The above procedures in preparing a water phase solution was repeated wherein Tea saponin was replaced by Sapindaceae (Taiwan Sansui Organic Tech. Co., Ltd.), Yucca extract, and Quillaia extract (Garuda Int., USA), respectively. The experimental results indicate that the four saponins used are all able to render phytosterol achieving a stable emulsification state.

EXAMPLE 2

In Example 1, a synthetic surfactant (propylene glycol monostearate 90) and grease were used to dissolve phytosterol. In Example 2, only heated isopropanol was used to dissolve phytosterol.

5 g phytosterol was dissolved in 100 mL isopropanol at 60° C. Next, 5 g of various saponins (Tea saponin, Sapindaceae, Yucca extract, and Quillaia extract) were separately dissolved in 100 ml water at 60° C. to replace the water phase solution in Example 1. Similarly, the oil phase solution and the water phase solution were vigorously mixed in a magnet mixer at 60° C. in order to achieve a uniform and stable mixing effect. Isopropanol was substantially all removed from the resulting emulsions in vacuo. The dispersion stability of phytosterol in the remaining water phases (oil-in-water emulsions of phytosterol) was observed.

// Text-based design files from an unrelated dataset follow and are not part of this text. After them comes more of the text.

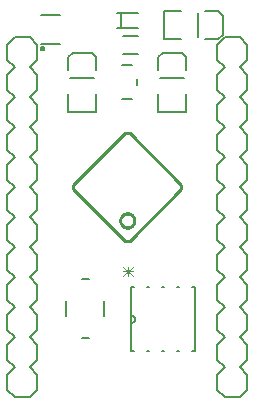
<source format=gbo>
G75*
G70*
%OFA0B0*%
%FSLAX24Y24*%
%IPPOS*%
%LPD*%
%AMOC8*
5,1,8,0,0,1.08239X$1,22.5*
%
%ADD10C,0.0080*%
%ADD11C,0.0050*%
%ADD12C,0.0100*%
%ADD13C,0.0060*%
%ADD14C,0.0030*%
D10*
X001243Y000390D02*
X001493Y000140D01*
X001993Y000140D01*
X002243Y000390D01*
X002243Y000890D01*
X001993Y001140D01*
X002243Y001390D01*
X002243Y001890D01*
X001993Y002140D01*
X002243Y002390D01*
X002243Y002890D01*
X001993Y003140D01*
X002243Y003390D01*
X002243Y003890D01*
X001993Y004140D01*
X002243Y004390D01*
X002243Y004890D01*
X001993Y005140D01*
X002243Y005390D01*
X002243Y005890D01*
X001993Y006140D01*
X002243Y006390D01*
X002243Y006890D01*
X001993Y007140D01*
X002243Y007390D01*
X002243Y007890D01*
X001993Y008140D01*
X002243Y008390D01*
X002243Y008890D01*
X001993Y009140D01*
X002243Y009390D01*
X002243Y009890D01*
X001993Y010140D01*
X002243Y010390D01*
X002243Y010890D01*
X001993Y011140D01*
X002243Y011390D01*
X002243Y011890D01*
X001993Y012140D01*
X001493Y012140D01*
X001243Y011890D01*
X001243Y011390D01*
X001493Y011140D01*
X001243Y010890D01*
X001243Y010390D01*
X001493Y010140D01*
X001243Y009890D01*
X001243Y009390D01*
X001493Y009140D01*
X001243Y008890D01*
X001243Y008390D01*
X001493Y008140D01*
X001243Y007890D01*
X001243Y007390D01*
X001493Y007140D01*
X001243Y006890D01*
X001243Y006390D01*
X001493Y006140D01*
X001243Y005890D01*
X001243Y005390D01*
X001493Y005140D01*
X001243Y004890D01*
X001243Y004390D01*
X001493Y004140D01*
X001243Y003890D01*
X001243Y003390D01*
X001493Y003140D01*
X001243Y002890D01*
X001243Y002390D01*
X001493Y002140D01*
X001243Y001890D01*
X001243Y001390D01*
X001493Y001140D01*
X001243Y000890D01*
X001243Y000390D01*
X003213Y002854D02*
X003213Y003326D01*
X003725Y004074D02*
X003961Y004074D01*
X004473Y003326D02*
X004473Y002854D01*
X003961Y002106D02*
X003725Y002106D01*
X008243Y001890D02*
X008243Y001390D01*
X008493Y001140D01*
X008243Y000890D01*
X008243Y000390D01*
X008493Y000140D01*
X008993Y000140D01*
X009243Y000390D01*
X009243Y000890D01*
X008993Y001140D01*
X009243Y001390D01*
X009243Y001890D01*
X008993Y002140D01*
X009243Y002390D01*
X009243Y002890D01*
X008993Y003140D01*
X009243Y003390D01*
X009243Y003890D01*
X008993Y004140D01*
X009243Y004390D01*
X009243Y004890D01*
X008993Y005140D01*
X009243Y005390D01*
X009243Y005890D01*
X008993Y006140D01*
X009243Y006390D01*
X009243Y006890D01*
X008993Y007140D01*
X009243Y007390D01*
X009243Y007890D01*
X008993Y008140D01*
X009243Y008390D01*
X009243Y008890D01*
X008993Y009140D01*
X009243Y009390D01*
X009243Y009890D01*
X008993Y010140D01*
X009243Y010390D01*
X009243Y010890D01*
X008993Y011140D01*
X009243Y011390D01*
X009243Y011890D01*
X008993Y012140D01*
X008493Y012140D01*
X008243Y011890D01*
X008243Y011390D01*
X008493Y011140D01*
X008243Y010890D01*
X008243Y010390D01*
X008493Y010140D01*
X008243Y009890D01*
X008243Y009390D01*
X008493Y009140D01*
X008243Y008890D01*
X008243Y008390D01*
X008493Y008140D01*
X008243Y007890D01*
X008243Y007390D01*
X008493Y007140D01*
X008243Y006890D01*
X008243Y006390D01*
X008493Y006140D01*
X008243Y005890D01*
X008243Y005390D01*
X008493Y005140D01*
X008243Y004890D01*
X008243Y004390D01*
X008493Y004140D01*
X008243Y003890D01*
X008243Y003390D01*
X008493Y003140D01*
X008243Y002890D01*
X008243Y002390D01*
X008493Y002140D01*
X008243Y001890D01*
X007215Y009656D02*
X006270Y009656D01*
X006270Y010246D01*
X006270Y011034D02*
X006270Y011467D01*
X006428Y011624D01*
X007058Y011624D01*
X007215Y011467D01*
X007215Y011034D01*
X007215Y010246D02*
X007215Y009656D01*
X005562Y010534D02*
X005562Y010746D01*
X005412Y011200D02*
X005074Y011200D01*
X005093Y011590D02*
X005593Y011590D01*
X005593Y012190D02*
X005093Y012190D01*
X005046Y012434D02*
X004888Y012434D01*
X005046Y012434D02*
X005046Y012946D01*
X005597Y012946D01*
X005597Y012434D02*
X005046Y012434D01*
X005046Y012946D02*
X004888Y012946D01*
X004058Y011624D02*
X004215Y011467D01*
X004215Y011034D01*
X004058Y011624D02*
X003428Y011624D01*
X003270Y011467D01*
X003270Y011034D01*
X003270Y010246D02*
X003270Y009656D01*
X004215Y009656D01*
X004215Y010246D01*
X005074Y010080D02*
X005412Y010080D01*
X006459Y012068D02*
X007049Y012068D01*
X006459Y012068D02*
X006459Y013012D01*
X007049Y013012D01*
X007837Y013012D02*
X008270Y013012D01*
X008427Y012855D01*
X008427Y012225D01*
X008270Y012068D01*
X007837Y012068D01*
X003008Y011918D02*
X002378Y011918D01*
X002361Y011760D02*
X002363Y011774D01*
X002369Y011788D01*
X002377Y011800D01*
X002389Y011808D01*
X002403Y011814D01*
X002417Y011816D01*
X002431Y011814D01*
X002445Y011808D01*
X002457Y011800D01*
X002465Y011788D01*
X002471Y011774D01*
X002473Y011760D01*
X002471Y011746D01*
X002465Y011732D01*
X002457Y011720D01*
X002445Y011712D01*
X002431Y011706D01*
X002417Y011704D01*
X002403Y011706D01*
X002389Y011712D01*
X002377Y011720D01*
X002369Y011732D01*
X002363Y011746D01*
X002361Y011760D01*
X002378Y012862D02*
X003008Y012862D01*
D11*
X002417Y011799D02*
X002378Y011799D01*
X002417Y011799D02*
X002417Y011760D01*
X003343Y010790D02*
X004143Y010790D01*
X006343Y010790D02*
X007143Y010790D01*
X007593Y012140D02*
X007593Y012940D01*
D12*
X005319Y008943D02*
X005166Y008943D01*
X003440Y007217D01*
X003440Y007063D01*
X005166Y005337D01*
X005319Y005337D01*
X007045Y007063D01*
X007045Y007217D01*
X005319Y008943D01*
X005007Y006026D02*
X005009Y006056D01*
X005015Y006086D01*
X005024Y006115D01*
X005037Y006142D01*
X005054Y006167D01*
X005073Y006190D01*
X005096Y006211D01*
X005121Y006228D01*
X005147Y006242D01*
X005176Y006252D01*
X005205Y006259D01*
X005235Y006262D01*
X005266Y006261D01*
X005296Y006256D01*
X005325Y006247D01*
X005352Y006235D01*
X005378Y006220D01*
X005402Y006201D01*
X005423Y006179D01*
X005441Y006155D01*
X005456Y006128D01*
X005467Y006100D01*
X005475Y006071D01*
X005479Y006041D01*
X005479Y006011D01*
X005475Y005981D01*
X005467Y005952D01*
X005456Y005924D01*
X005441Y005897D01*
X005423Y005873D01*
X005402Y005851D01*
X005378Y005832D01*
X005352Y005817D01*
X005325Y005805D01*
X005296Y005796D01*
X005266Y005791D01*
X005235Y005790D01*
X005205Y005793D01*
X005176Y005800D01*
X005147Y005810D01*
X005121Y005824D01*
X005096Y005841D01*
X005073Y005862D01*
X005054Y005885D01*
X005037Y005910D01*
X005024Y005937D01*
X005015Y005966D01*
X005009Y005996D01*
X005007Y006026D01*
D13*
X005383Y003800D02*
X005483Y003800D01*
X005383Y003800D02*
X005383Y002860D01*
X005383Y002620D01*
X005383Y001680D01*
X005483Y001680D01*
X005903Y001680D02*
X005983Y001680D01*
X006403Y001680D02*
X006483Y001680D01*
X006903Y001680D02*
X006983Y001680D01*
X007403Y001680D02*
X007503Y001680D01*
X007503Y003800D01*
X007403Y003800D01*
X006983Y003800D02*
X006903Y003800D01*
X006483Y003800D02*
X006403Y003800D01*
X005983Y003800D02*
X005903Y003800D01*
X005383Y002860D02*
X005404Y002858D01*
X005424Y002853D01*
X005443Y002844D01*
X005460Y002832D01*
X005475Y002817D01*
X005487Y002800D01*
X005496Y002781D01*
X005501Y002761D01*
X005503Y002740D01*
X005501Y002719D01*
X005496Y002699D01*
X005487Y002680D01*
X005475Y002663D01*
X005460Y002648D01*
X005443Y002636D01*
X005424Y002627D01*
X005404Y002622D01*
X005383Y002620D01*
D14*
X005429Y004171D02*
X005116Y004485D01*
X005116Y004328D02*
X005429Y004328D01*
X005429Y004485D02*
X005116Y004171D01*
X005273Y004171D02*
X005273Y004485D01*
M02*

</source>
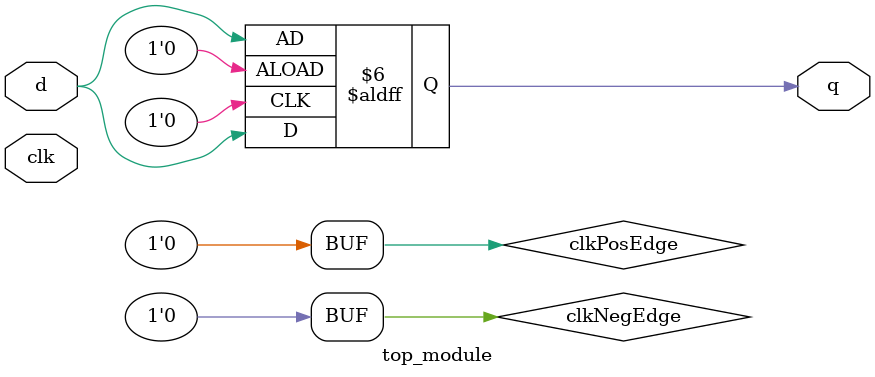
<source format=sv>
module top_module(
    input clk,
    input d,
    output reg q
);

wire clkPosEdge, clkNegEdge;

// Generate positive and negative edge clock signals
assign clkPosEdge = clk & ~clk;
assign clkNegEdge = ~clk & clk;

// Dual-edge triggered flip-flop logic
always @(posedge clkPosEdge or posedge clkNegEdge) begin
    if (clkPosEdge)
        q <= d;
    else if (clkNegEdge)
        q <= d;
end

endmodule

</source>
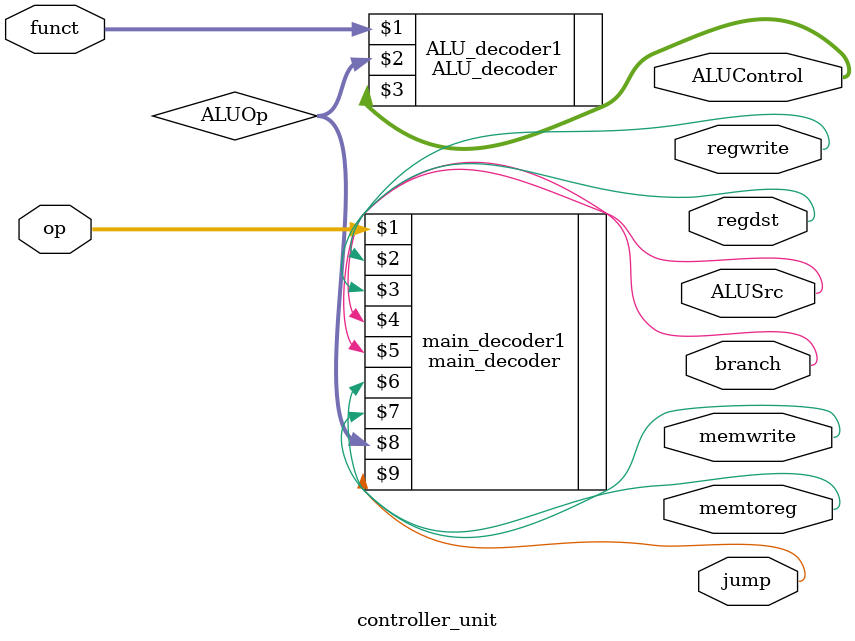
<source format=v>
module controller_unit (op , funct , regwrite , regdst , ALUSrc , branch , memwrite , memtoreg , ALUControl , jump);

	input [5:0] op; // 6-bit Opcode field of the instruction which determine the type of the instruction
	input [3:0] funct; //the four least significant bits of the funct field as input to determine the operation to perform


	output
		regwrite, // enable for register file writing operation 
		regdst, // selector for the mux that sellect the instruction type destination register (rt ==> i-type rd ==> r-type)
		ALUSrc,  // selector for the mux that sellect the instruction type operand source (imm ==> i-type rs|rt ==> r-type)
		branch,	// control signal that sellect PC' whether PC'=PC+4+signimm*4 for beq instruction or PC+4for the others.
		memwrite,	//enable for data memory writing operation 
		memtoreg, /* selector for the mux that sellect WD for the register file whether data 
			        from memory for lw,sw instructions or ALUresult for the others.*/ 
		jump; // selector for the mux which select PC', it is asserted only in case of jump instruction

	output [2:0] ALUControl; // 3-bit control the operation of the ALU

	wire [1:0] ALUOp; // 2-bit control signals which is used in conjunction with funct field to compute ALUControl
	
	
// main decoder determine most of the control signals and ALUop which is used in conjunction with funct field to compute ALUControl 
	main_decoder main_decoder1 (op , regwrite , regdst , ALUSrc , branch , memwrite , memtoreg , ALUOp , jump );
	
// ALU decoder which determine the ALUcontrol signal which specifies the operation of ALU
	ALU_decoder ALU_decoder1 (funct , ALUOp , ALUControl);

endmodule
</source>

After 7-day of observation, the phytosterol emulsions were found still stable. The phytosterol emulsions were frozen dried to obtain various miniaturized phytosterol powder products containing different saponins. Next, the dried powder products were added with water again to observe the dispersion property of the dried powder products in water. The results indicate that the powder product prepared from phytosterol and tea saponin and or the powder product prepared from phytosterol and Quillaia extract have the best water dispersion performance.